BEGIN DATA TO PROCESS
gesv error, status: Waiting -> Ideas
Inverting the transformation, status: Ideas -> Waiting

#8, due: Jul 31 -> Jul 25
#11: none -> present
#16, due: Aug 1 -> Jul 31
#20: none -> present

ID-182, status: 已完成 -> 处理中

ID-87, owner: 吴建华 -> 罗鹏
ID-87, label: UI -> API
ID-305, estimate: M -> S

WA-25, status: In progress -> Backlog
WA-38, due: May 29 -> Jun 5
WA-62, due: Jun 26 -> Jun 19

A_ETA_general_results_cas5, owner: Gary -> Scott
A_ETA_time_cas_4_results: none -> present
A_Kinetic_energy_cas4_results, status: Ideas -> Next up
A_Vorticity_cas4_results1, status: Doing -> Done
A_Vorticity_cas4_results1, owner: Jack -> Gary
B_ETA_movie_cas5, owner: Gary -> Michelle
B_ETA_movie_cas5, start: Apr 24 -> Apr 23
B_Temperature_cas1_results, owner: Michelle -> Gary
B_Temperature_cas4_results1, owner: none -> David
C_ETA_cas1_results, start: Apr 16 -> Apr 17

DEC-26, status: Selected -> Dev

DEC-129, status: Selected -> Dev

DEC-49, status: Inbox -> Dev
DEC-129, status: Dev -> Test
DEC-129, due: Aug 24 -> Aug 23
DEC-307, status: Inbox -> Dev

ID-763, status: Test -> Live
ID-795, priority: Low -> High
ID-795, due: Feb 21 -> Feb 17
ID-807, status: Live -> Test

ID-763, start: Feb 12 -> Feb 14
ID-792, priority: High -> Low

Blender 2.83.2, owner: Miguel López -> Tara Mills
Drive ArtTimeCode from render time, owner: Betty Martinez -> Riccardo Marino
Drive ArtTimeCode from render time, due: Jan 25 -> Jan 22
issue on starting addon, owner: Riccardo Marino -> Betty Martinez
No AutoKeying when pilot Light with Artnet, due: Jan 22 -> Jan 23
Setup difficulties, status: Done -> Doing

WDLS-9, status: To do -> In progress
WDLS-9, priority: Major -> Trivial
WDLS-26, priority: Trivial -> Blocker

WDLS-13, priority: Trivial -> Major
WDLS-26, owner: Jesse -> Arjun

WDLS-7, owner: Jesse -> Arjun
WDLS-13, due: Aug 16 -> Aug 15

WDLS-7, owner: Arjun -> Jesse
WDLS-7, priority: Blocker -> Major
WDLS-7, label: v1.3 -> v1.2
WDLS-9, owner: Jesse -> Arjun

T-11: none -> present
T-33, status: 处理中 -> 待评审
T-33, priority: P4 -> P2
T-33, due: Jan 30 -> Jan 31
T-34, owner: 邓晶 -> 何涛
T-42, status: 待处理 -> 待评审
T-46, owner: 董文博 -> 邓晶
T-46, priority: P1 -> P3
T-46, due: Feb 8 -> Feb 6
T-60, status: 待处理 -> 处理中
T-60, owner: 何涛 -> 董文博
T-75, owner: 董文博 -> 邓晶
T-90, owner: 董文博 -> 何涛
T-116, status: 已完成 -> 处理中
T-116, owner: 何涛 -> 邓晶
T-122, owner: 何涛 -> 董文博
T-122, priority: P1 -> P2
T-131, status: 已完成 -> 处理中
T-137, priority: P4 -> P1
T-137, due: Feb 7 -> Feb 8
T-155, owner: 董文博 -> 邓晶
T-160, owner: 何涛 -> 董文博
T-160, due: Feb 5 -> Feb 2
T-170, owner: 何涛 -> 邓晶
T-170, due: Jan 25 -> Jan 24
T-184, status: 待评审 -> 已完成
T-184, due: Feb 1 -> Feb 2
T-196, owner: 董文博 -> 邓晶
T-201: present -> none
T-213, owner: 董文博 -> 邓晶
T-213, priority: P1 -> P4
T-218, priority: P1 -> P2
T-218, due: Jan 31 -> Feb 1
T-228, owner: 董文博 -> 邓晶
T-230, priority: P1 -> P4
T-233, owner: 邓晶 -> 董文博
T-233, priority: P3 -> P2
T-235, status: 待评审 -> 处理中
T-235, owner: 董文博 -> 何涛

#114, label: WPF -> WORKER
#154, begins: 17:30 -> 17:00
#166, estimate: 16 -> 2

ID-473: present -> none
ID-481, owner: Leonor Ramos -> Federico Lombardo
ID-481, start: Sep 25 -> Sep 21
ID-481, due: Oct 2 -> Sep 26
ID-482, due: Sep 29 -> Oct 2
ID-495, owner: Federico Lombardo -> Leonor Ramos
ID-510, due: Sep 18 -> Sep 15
END DATA TO PROCESS
GOAL OF THE EXERCISE:
In the records above, how many lines contain the string "ArtTimeCode"? Reply with the number only.

ANSWER TO THE PROBLEM:
2